Reproduce verbatim the portion of the carotid body text starting with "Figure 2. Effect" and going on through "[Na⁺]_o (P= 0.8).".

Page text

• • • • •

Figure 2. Effect of hyperosmolarity on chemoreceptor discharge activity.

A, single-fibre nerve activity following an increase in perfusate osmolarity from 297 to 330 mosmol l⁻¹, caused by the addition of NMDG to the saline (upper bar). Replacement of NMDG with Na⁺ resulted in an increase in perfusate [Na⁺] without further change in osmolarity (lower bar). B, single-fibre nerve activity (means ±s.e.m.) from 4 carotid bodies, before (Control) and following switching of the perfusate to hyperosmolar saline at constant [Na⁺] (+20 % osmolarity), and hyperosmolar saline at increased [Na⁺] (+20 % Na⁺). The increase in osmolarity significantly decreased frequency compared with control (* P < 0.001, n = 4), but frequency was not different from control following an isosmotic increase in [Na⁺]_o (P= 0.8).

Series 2: Na⁺ perturbation during normoxia and during hypoxia

In order to determine whether the responses were quantitatively similar in normoxia and hypoxia, the response to a 20 % reduction in [Na⁺]_o was tested in each condition. The 20 % value was selected because it produced an approximately half-maximal reduction in discharge frequency (Fig. 1). During normoxia, this reduction in [Na⁺]_o caused nerve activity to decrease from 1.64 ± 0.38 to 0.75 ± 0.15 Hz (P < 0.01, n = 19). During hypoxia, this reduction in [Na⁺]_o caused nerve activity to decrease from 11.7 ± 1.3 to 4.6 ± 0.7 Hz (P < 0.001). When normalized to control spiking activity, a decrease in [Na⁺]_o caused nerve activity to decrease to 0.4-0.5 of control and the magnitude of decrease was not significantly different between normoxia and hypoxia (Fig. 3).

• • • • •

Dataset records:
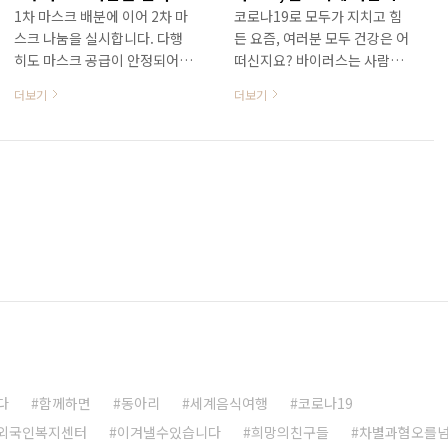
1차 마스크 배분에 이어 2차 마
코로나19로 모두가 지치고 힘
스크 나눔을 실시합니다. 다행
든 요즘, 여러분 모두 건강은 어
히도 마스크 공급이 안정되어
떠신지요? 바이러스는 사람을
조금은 여유롭게 나눔을 실시할
차별하지 않습니다. 하물며 우
더보기
더보기
수 있게되었습니다. 여전히 안
리가 우리를 차별하는 일은 없
심할 단계가 아니고 좀 더 조심
어야 하겠지요? 그런 때문일까
해야 할 시기! 연대와 사랑으로
요? 마스크를 구하기 어려운 요
차별과 혐오를 넘어 함께 이 위
즘 많은 사람들의 수고와 노력
기를 극복해 나갈 수 있기를 기
으로 코로나19의 사각지대에
원합니다. 이미 우리는 함께 이
놓인 이주노동자들에게 나눌 마
겨내고 있습니다. Phân Phối
스크를 지원받아 나누게 되었습
Khẩu Trang Trung tâm
니다. 이 자리를 빌어 마스크를
phúc lợi người nước ngoài
구하기 위해 불철주야 애써주신
thành phố Namyangju đã
남양주시청, 남양주시자원봉사
nhận được hỗ trợ khẩu
센터, (사)한국이주민건강협회
trang để phòng ngừa
희망의친구들 그리고 이주민에
Corona 19 và sẽ phân phát
대하여 함께 걱정하고 관심과
cho những người lao động
애정을 보내주시는 여러분~ 고
다
함께하면
동아리
세계음식여행
코로나19
nhập cư. đối tượng Tất cả
맙습니다. 여러분의 정성을 알
외국인복지센터
이겨낼수있습니다
희망의친구들
차별과혐오를
những người ..
기에 정성스레 포장하여 마스크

• • • • •

Output of the task
Figure 2. Effect of hyperosmolarity on chemoreceptor discharge activity.

A, single-fibre nerve activity following an increase in perfusate osmolarity from 297 to 330 mosmol l⁻¹, caused by the addition of NMDG to the saline (upper bar). Replacement of NMDG with Na⁺ resulted in an increase in perfusate [Na⁺] without further change in osmolarity (lower bar). B, single-fibre nerve activity (means ±s.e.m.) from 4 carotid bodies, before (Control) and following switching of the perfusate to hyperosmolar saline at constant [Na⁺] (+20 % osmolarity), and hyperosmolar saline at increased [Na⁺] (+20 % Na⁺). The increase in osmolarity significantly decreased frequency compared with control (* P < 0.001, n = 4), but frequency was not different from control following an isosmotic increase in [Na⁺]_o (P= 0.8).